I remember a feeling of exclusion when I read Kornfield’s The Wise Heart, so I read this one warily, and indeed, it did not resonate with me.

Perhaps it’s a target market problem. The writing is clear and kind and detailed, aimed at someone who has never thought about these issues before. I’ve been meditating daily for 9 years. I’m searching for spiritual assistance at a deeper level than (paraphrased), “Yup, we all have problems. Let’s sit with them awhile.”

The writing is gender-neutral and does not focus on class or race. In only one quote is “man” on the Way, but that gender exclusion is not footnoted. Subtly, through the examples and stories, I get the impression that Kornfield is speaking primarily to other white men like himself, wealthy enough to see the Dalai Lama’s personal physician for an ailment.

I feel uneasy when I see “My teacher Sri Nisargadatta explained …” and “My teacher Ajahn Chah said …” mixed with quotes from the Dalai Lama and Black Elk. I’d like to learn about a teacher’s culture and context in detail rather than hearing a mix of pull quotes from around the world.

I also recognized several of the anecdotes from the prior book.

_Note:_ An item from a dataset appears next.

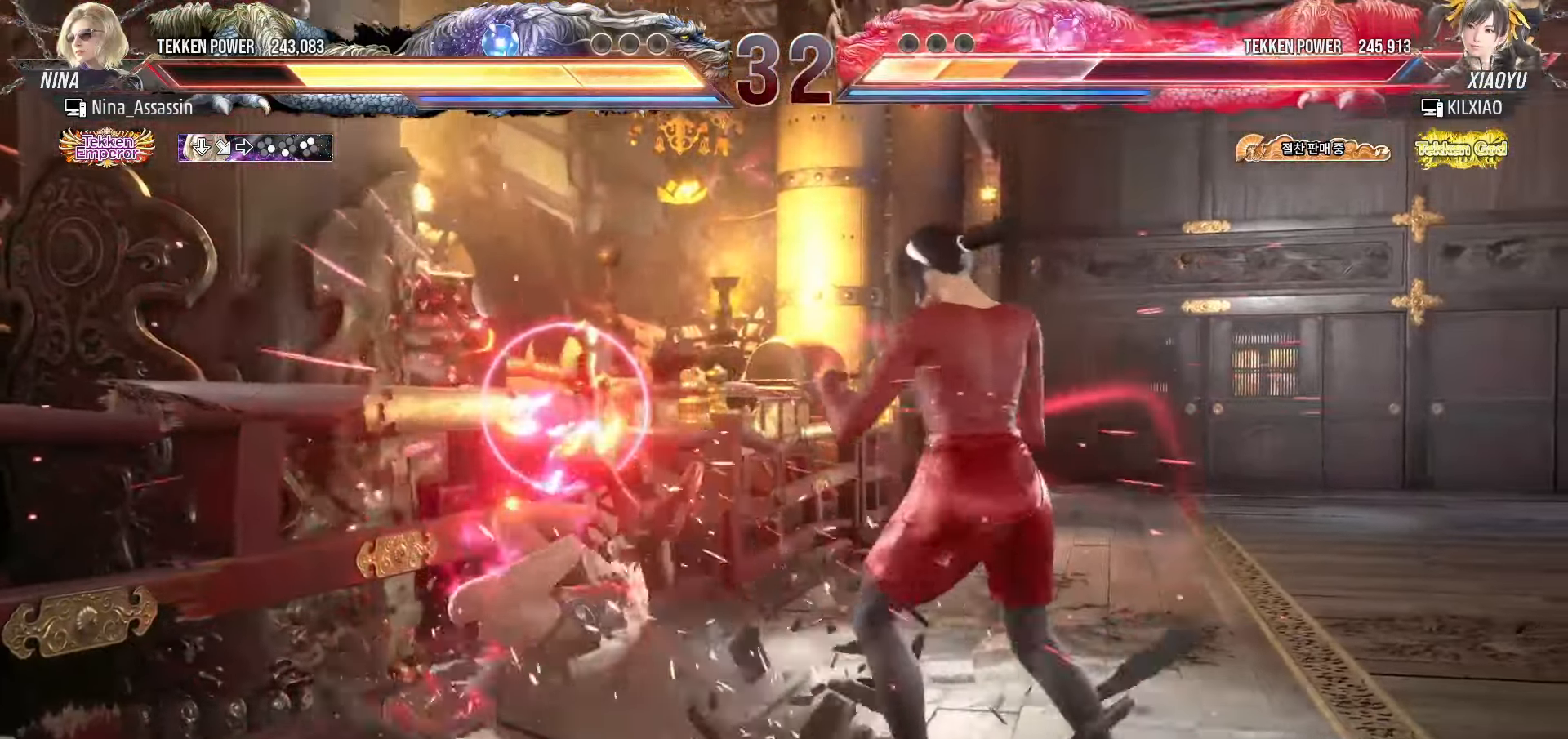
{"buttons": ["SQUARE", "TRIANGLE"], "left_stick": "left", "events": [[150, "left_stick", "left"], [217, "left_stick", "center"], [267, "left_stick", "left"], [300, "SQUARE", "down"]]}
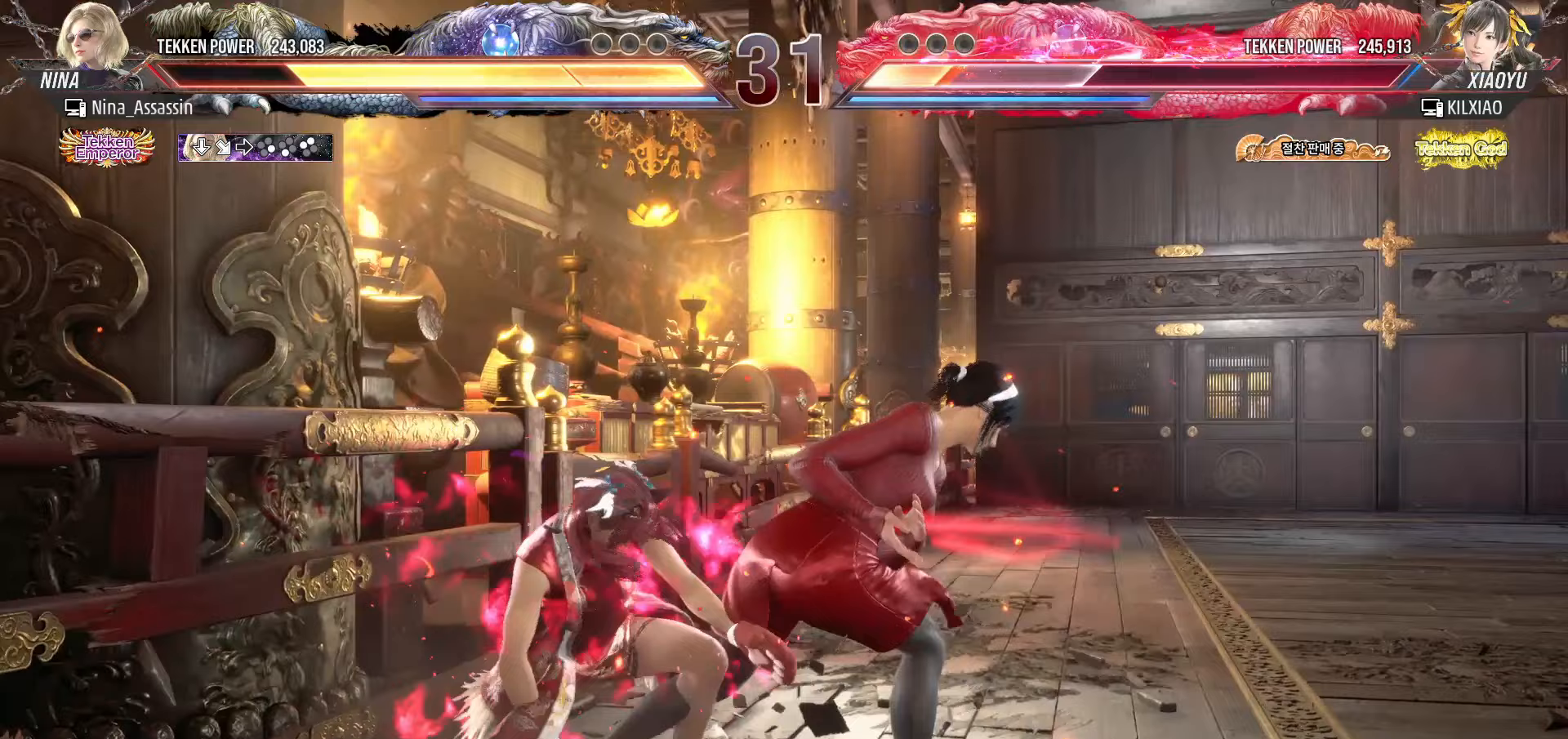
{"buttons": ["SQUARE", "TRIANGLE"], "left_stick": "left", "events": []}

I might have tried the included CD of meditations, but a previous library borrower had replaced it with an old Loreena McKennitt CD.

Available at Powell’s Books.

2 comments to “A Lamp in the Darkness” by Jack Kornfield

  • Hello, Sonia,

    I was cruising the Internet, and found your review of Kornfield’s book, but it appears as if I wrote this unfavorable review – ironically – of a book I LOVE.

    Would you please take my name off of this review right away. Perhaps you could put your “by line” at the top, and my name with “recommended by” at the bottom, so it does not appear in the internet searches, or to the visitor on your site, as my review.

    I enjoy your writing still and wish you well. I really appreciate your correcting this mistaken attribution.


    ~Jenny Davidow

    • Fixed as you requested. Hadn’t thought of that effect of the Recommended By line. I’ll have to consider that. It was originally meant to give credit and links to people, but I can see how some people might not want that.